ABOUT THIS EXERCISE
Write the next part of the forum thread below about MERM Practice Problem 41.2, starting right after its last line.
SOURCE TEXT: Begin
# MERM Practice Problem 41.2



## M.E. Nebraska (Feb 22, 2008)

MERM Practice Problem 41.2 requires you to calculate the cooling load of a building based on a 32 deg N latitude at 4 pm in the afternoon. It gives you areas for the north, south, east, and west for walls and windows. Then it makes equivalent temperature differnece assumptions based on the time of day. I have been looking through the ASHRAE Handbook and have found some similar data, but really nothing that matches their assumptions for equivalent temperatures. Will this much detail be required on the exam. If so, do you have any recommendations on which tables I can use in the ASHARE handbook? (I am taking the Thermo/Fluids portion.)


----------



## BORICUAZO (Feb 25, 2008)

M.E. Nebraska said:


> MERM Practice Problem 41.2 requires you to calculate the cooling load of a building based on a 32 deg N latitude at 4 pm in the afternoon. It gives you areas for the north, south, east, and west for walls and windows. Then it makes equivalent temperature differnece assumptions based on the time of day. I have been looking through the ASHRAE Handbook and have found some similar data, but really nothing that matches their assumptions for equivalent temperatures. Will this much detail be required on the exam. If so, do you have any recommendations on which tables I can use in the ASHARE handbook? (I am taking the Thermo/Fluids portion.)



This problem looks "too deph" for the Thermal &amp; Fluids afternoon section. In fact, it also looks too heavy for the HVAC afternoon module. I sugest to work the simple ones from the MERM and then ALL NCEES sample exam AM and PM portions for both T&amp;F and HVAC. NCEES sample exam is much more representative of the real exam.


----------



## Sschell (Feb 26, 2008)

latitude 32... could be in san diego... Used to go to a bar there named latitude 32, but due to the very high male to female ratio, we always called the place lotofdudes 32...

I guess this doesn't do much to answer the question, but I will agree with BORI that this level of detail will certaintly NOT be on the exam.


----------



## Guest (Feb 26, 2008)

sschell_PE said:


> ...but due to the very high male to female ratio, we always called the place lotofdudes 32...


Isn't that true for San Diego generally speaking? That was my perception during my short stay while I was on temporary duty assignment.

JR


----------



## Sschell (Feb 27, 2008)

jregieng said:


> Isn't that true for San Diego generally speaking? That was my perception during my short stay while I was on temporary duty assignment.
> JR


when the Navy boys are in town... it f's up the ratio (its amazing what a couple of carriers does to SD night life)

But generally, I think its a pretty even split... the hotness of the women makes up for any *slight* imbalance...


----------



## Guest (Feb 27, 2008)

sschell_PE said:


> But generally, I think its a pretty even split... the hotness of the women makes up for any *slight* imbalance...
SOURCE TEXT: End
INPUT DATA: Begin
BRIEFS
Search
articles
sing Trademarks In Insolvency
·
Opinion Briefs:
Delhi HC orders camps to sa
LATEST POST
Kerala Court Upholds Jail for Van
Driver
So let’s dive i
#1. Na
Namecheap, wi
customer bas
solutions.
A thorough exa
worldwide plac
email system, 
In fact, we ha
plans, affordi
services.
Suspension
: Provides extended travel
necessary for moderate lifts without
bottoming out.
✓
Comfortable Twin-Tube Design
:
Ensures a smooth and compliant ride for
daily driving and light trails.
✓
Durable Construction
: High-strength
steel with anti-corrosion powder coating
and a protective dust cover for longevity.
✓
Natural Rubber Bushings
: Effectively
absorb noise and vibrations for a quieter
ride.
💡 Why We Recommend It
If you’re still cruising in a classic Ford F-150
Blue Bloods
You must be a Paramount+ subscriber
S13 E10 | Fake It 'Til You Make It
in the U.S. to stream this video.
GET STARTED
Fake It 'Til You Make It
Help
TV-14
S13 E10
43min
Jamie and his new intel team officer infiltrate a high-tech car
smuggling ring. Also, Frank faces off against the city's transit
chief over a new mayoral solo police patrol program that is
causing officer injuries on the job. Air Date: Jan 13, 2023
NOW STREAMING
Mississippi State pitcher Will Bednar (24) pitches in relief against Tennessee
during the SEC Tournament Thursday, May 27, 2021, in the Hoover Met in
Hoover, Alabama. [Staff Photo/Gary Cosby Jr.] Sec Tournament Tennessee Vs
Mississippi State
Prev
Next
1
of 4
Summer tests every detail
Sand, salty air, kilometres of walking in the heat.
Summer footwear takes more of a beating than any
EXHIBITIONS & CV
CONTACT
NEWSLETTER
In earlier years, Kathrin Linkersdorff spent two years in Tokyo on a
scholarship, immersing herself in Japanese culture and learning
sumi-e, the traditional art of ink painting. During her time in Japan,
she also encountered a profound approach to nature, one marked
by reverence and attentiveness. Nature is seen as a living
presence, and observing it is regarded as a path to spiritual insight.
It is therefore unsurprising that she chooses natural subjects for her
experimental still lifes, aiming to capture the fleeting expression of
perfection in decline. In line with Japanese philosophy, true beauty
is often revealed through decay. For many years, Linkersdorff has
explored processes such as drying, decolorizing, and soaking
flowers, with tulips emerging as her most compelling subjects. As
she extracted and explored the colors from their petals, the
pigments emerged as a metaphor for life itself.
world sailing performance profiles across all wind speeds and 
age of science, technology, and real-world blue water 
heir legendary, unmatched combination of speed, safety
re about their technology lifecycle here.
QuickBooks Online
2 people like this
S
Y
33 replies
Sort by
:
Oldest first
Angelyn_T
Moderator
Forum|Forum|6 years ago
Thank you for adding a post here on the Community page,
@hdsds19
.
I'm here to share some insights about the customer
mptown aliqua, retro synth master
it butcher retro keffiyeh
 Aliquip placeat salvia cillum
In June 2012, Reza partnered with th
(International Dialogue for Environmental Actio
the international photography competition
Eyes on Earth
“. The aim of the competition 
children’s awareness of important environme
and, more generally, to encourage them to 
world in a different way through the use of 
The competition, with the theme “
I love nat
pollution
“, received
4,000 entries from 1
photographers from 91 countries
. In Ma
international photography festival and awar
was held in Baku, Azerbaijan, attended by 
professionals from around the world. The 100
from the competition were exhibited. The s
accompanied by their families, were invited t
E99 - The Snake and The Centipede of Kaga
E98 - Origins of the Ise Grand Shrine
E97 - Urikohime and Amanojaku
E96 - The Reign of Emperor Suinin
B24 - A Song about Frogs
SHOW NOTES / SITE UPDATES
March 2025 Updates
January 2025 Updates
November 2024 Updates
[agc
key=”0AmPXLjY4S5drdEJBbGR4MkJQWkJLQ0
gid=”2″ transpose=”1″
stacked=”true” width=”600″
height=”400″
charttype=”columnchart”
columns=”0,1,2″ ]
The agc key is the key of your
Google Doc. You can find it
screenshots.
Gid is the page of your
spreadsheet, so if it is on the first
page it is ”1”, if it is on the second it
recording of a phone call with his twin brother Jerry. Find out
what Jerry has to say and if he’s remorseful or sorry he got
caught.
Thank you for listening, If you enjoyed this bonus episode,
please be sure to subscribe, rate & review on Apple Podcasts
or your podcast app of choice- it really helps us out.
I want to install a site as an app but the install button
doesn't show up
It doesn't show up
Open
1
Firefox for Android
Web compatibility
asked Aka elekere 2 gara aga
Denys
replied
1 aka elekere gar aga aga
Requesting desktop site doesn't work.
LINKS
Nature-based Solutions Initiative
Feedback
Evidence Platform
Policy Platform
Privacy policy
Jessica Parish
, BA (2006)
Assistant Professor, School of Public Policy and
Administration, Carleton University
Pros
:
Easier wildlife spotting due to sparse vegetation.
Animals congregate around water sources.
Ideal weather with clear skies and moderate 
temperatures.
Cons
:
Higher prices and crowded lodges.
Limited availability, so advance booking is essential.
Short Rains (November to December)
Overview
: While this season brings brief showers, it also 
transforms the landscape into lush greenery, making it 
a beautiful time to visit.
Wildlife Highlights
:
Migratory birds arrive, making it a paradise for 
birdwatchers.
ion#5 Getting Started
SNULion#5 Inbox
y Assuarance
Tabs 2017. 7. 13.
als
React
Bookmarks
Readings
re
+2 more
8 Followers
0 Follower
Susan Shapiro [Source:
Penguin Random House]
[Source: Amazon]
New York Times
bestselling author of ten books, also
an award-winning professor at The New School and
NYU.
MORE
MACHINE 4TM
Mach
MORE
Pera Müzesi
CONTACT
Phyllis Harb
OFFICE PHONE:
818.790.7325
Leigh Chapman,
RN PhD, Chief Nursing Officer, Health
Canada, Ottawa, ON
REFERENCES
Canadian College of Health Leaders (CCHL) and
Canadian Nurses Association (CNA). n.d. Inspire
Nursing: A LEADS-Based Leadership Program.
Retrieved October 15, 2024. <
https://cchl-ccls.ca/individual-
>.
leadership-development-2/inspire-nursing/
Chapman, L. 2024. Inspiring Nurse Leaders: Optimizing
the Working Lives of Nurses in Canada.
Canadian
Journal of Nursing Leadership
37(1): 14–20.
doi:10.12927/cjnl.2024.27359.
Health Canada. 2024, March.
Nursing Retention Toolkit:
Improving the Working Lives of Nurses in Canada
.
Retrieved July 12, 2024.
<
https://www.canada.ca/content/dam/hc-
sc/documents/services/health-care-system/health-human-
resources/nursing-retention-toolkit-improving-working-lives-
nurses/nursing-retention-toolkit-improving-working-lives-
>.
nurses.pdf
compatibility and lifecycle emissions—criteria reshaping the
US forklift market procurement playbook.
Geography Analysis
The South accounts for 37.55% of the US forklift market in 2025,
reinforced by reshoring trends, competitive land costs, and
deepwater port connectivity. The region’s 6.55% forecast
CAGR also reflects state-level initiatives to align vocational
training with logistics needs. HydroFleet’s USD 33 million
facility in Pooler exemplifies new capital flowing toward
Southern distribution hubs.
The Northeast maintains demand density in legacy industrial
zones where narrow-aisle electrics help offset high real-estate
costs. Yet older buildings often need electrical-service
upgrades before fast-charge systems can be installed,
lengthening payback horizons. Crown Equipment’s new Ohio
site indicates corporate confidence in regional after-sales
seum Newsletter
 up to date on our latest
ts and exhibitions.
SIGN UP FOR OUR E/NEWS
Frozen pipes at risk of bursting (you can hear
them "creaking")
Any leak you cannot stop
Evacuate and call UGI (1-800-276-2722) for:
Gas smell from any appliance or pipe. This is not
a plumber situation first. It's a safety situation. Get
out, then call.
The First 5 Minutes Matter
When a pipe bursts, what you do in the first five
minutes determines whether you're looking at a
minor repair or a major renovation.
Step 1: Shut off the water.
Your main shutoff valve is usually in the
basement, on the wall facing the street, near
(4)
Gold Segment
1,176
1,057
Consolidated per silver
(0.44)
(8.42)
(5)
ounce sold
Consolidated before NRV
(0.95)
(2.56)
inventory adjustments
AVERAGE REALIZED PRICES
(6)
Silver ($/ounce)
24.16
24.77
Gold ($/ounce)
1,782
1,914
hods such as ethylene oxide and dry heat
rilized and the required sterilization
INPUT DATA: End
REPLY
What does thier average kinetic energy have to do with imbalances (or the lack therof) in population?? :dunno:

JR


----------



## ME_FPE (Feb 27, 2008)

M.E. Nebraska said:


> MERM Practice Problem 41.2 requires you to calculate the cooling load of a building based on a 32 deg N latitude at 4 pm in the afternoon. It gives you areas for the north, south, east, and west for walls and windows. Then it makes equivalent temperature differnece assumptions based on the time of day. I have been looking through the ASHRAE Handbook and have found some similar data, but really nothing that matches their assumptions for equivalent temperatures. Will this much detail be required on the exam. If so, do you have any recommendations on which tables I can use in the ASHARE handbook? (I am taking the Thermo/Fluids portion.)


I think this was one of the MERM problems I just stared at for a while and immediately went to the solution. I was nonplussed at that, because normally such things don't happen until the problems at the end of the problem set.


----------



## M.E. Nebraska (Feb 28, 2008)

ME_FPE said:


> I think this was one of the MERM problems I just stared at for a while and immediately went to the solution. I was nonplussed at that, because normally such things don't happen until the problems at the end of the problem set.


Thanks for all the replies. I am glad to see that it won't be this thorough on the exam. I am still working through the Machine Design portion of the MERM and hope to be complete with this by mid March. So I can do the two sample tests and 6 minute solutions (Thermal/Fluids) in the final 3-4 weeks before the test.. Good luck to everybody taking test this April.


----------



## Sschell (Feb 28, 2008)

jregieng said:


> What does thier average kinetic energy have to do with imbalances (or the lack therof) in population?? :dunno:
> JR


*sigh*


----------



## Vinnie_Paz (Mar 3, 2008)

mmmm... average kenetic energy!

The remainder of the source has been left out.